Helmsgail, the Scot, was a youth scarcely nineteen, but he had already had his forehead sewn up, for which reason they laid 2 1/3 to 1 on him. The month before he had broken the ribs and gouged out the eyes of a pugilist named Sixmileswater. This explained the enthusiasm he created. He had won his backers twelve thousand pounds. Besides having his forehead sewn up Helmsgail’s jaw had been broken. He was neatly made and active. He was about the height of a small woman, upright, thick-set, and of a stature low and threatening. And nothing had been lost of the advantages given him by nature; not a muscle which was not trained to its object, pugilism. His firm chest was compact, and brown and shining like brass. He smiled, and three teeth which he had lost added to his smile.
His adversary was tall and overgrown—that is to say, weak.

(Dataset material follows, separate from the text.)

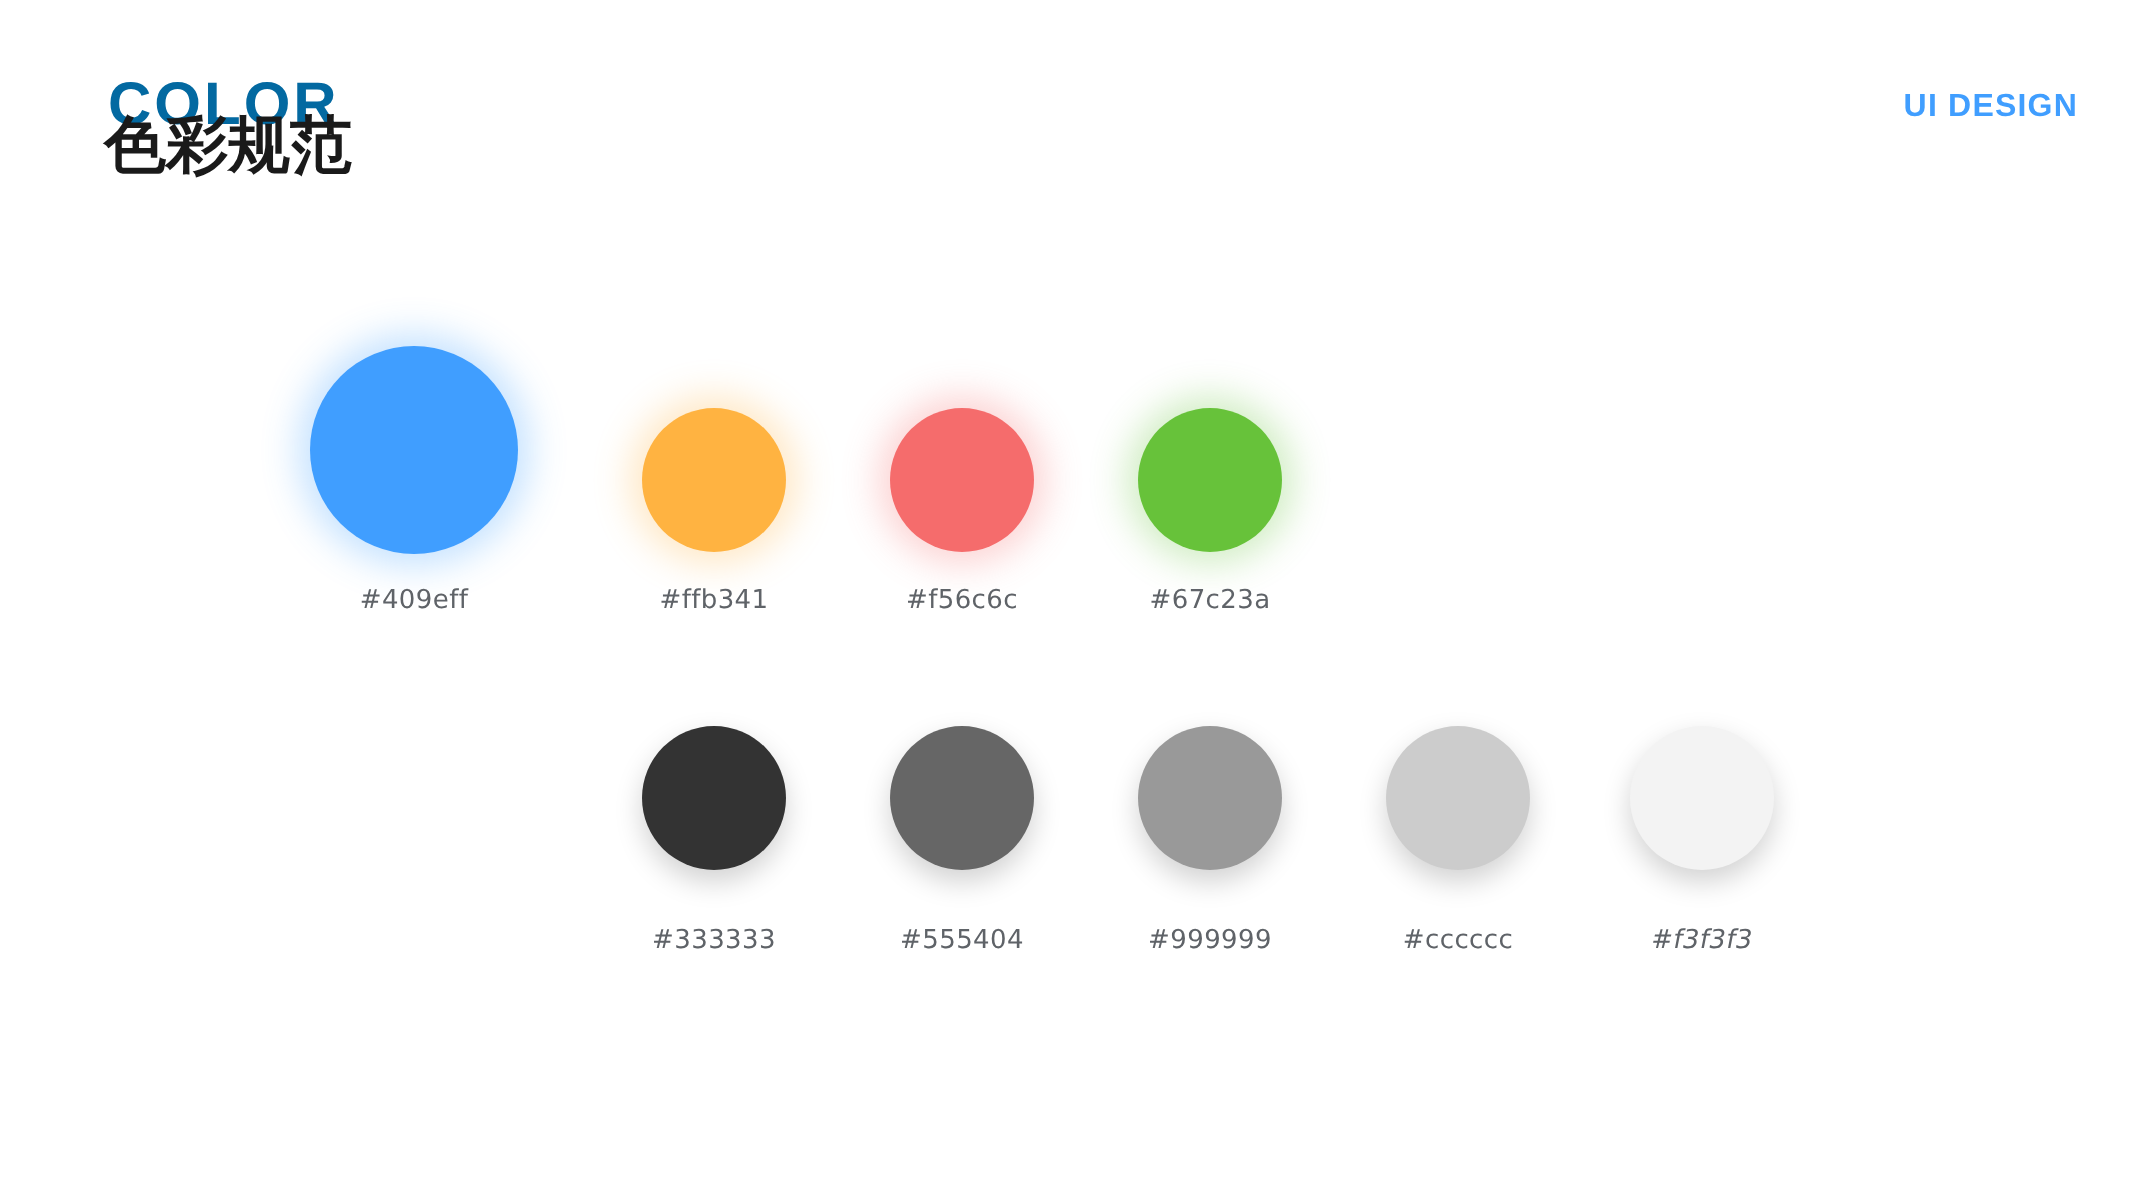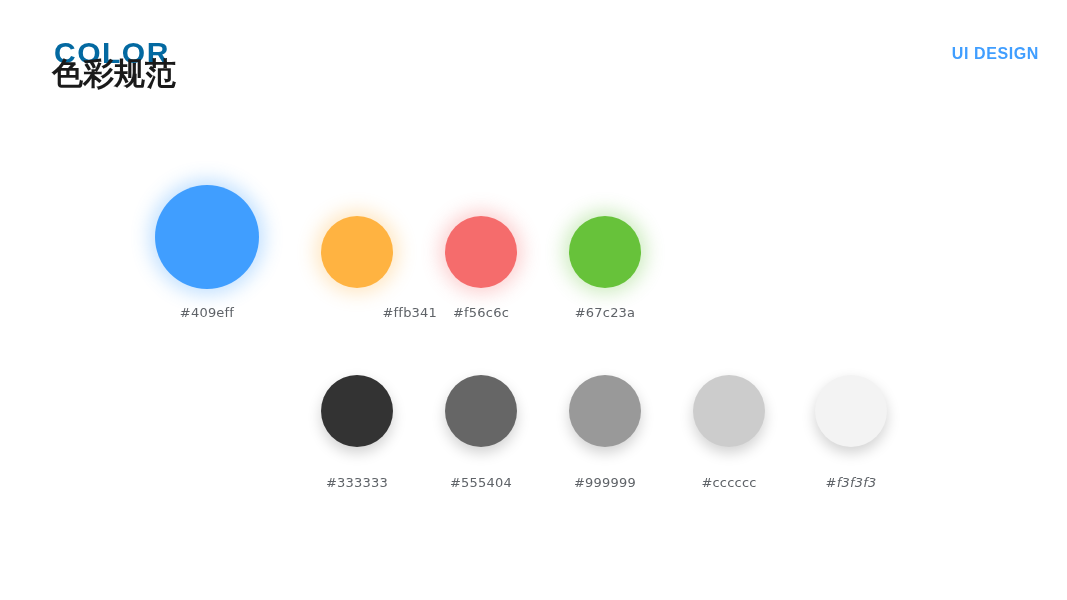"#409eff" .swatch-stage { top: 12px -> 0 }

He was a man of forty years of age, six feet high, with the chest of a hippopotamus, and a mild expression of face. The blow of his fist would break in the deck of a vessel, but he did not know how to use it.
The Irishman, Phelem-ghe-Madone, was all surface, and seemed to have entered the ring to receive rather than to give blows. Only it was felt that he would take a deal of punishment. Like underdone beef, tough to chew, and impossible to swallow. He was what was termed, in local slang, raw meat. He squinted. He seemed resigned.
The two men had passed the preceding night in the same bed, and had slept together. They had each drunk port wine from the same glass, to the three-inch mark.
Each had his group of seconds—men of savage expression, threatening the umpires when it suited their side. Amongst Helmsgail’s supporters was to be seen John Gromane, celebrated for having carried an ox on his back; and one called John Bray, who had once carried on his back ten bushels of flour, at fifteen pecks to the bushel, besides the miller himself, and had walked over two hundred paces under the weight. On the side of Phelem-ghe-Madone, Lord Hyde had brought from Launceston a certain Kilter, who lived at Green Castle, and could throw a stone weighing twenty pounds to a greater height than the highest tower of the castle.
These three men, Kilter, Bray, and Gromane, were Cornishmen by birth, and did honour to their county.
The other seconds were brutal fellows, with broad backs, bowed legs, knotted fists, dull faces; ragged, fearing nothing, nearly all jail-birds.
Many of them understood admirably how to make the police drunk. Each profession should have its peculiar talents.
The field chosen was farther off than the bear garden, where they formerly baited bears, bulls, and dogs; it was beyond the line of the farthest houses, by the side of the ruins of the Priory of Saint Mary Overy, dismantled by Henry VIII. The wind was northerly, and biting; a small rain fell, which was instantly frozen into ice. Some gentlemen present were evidently fathers of families, recognized as such by their putting up their umbrellas.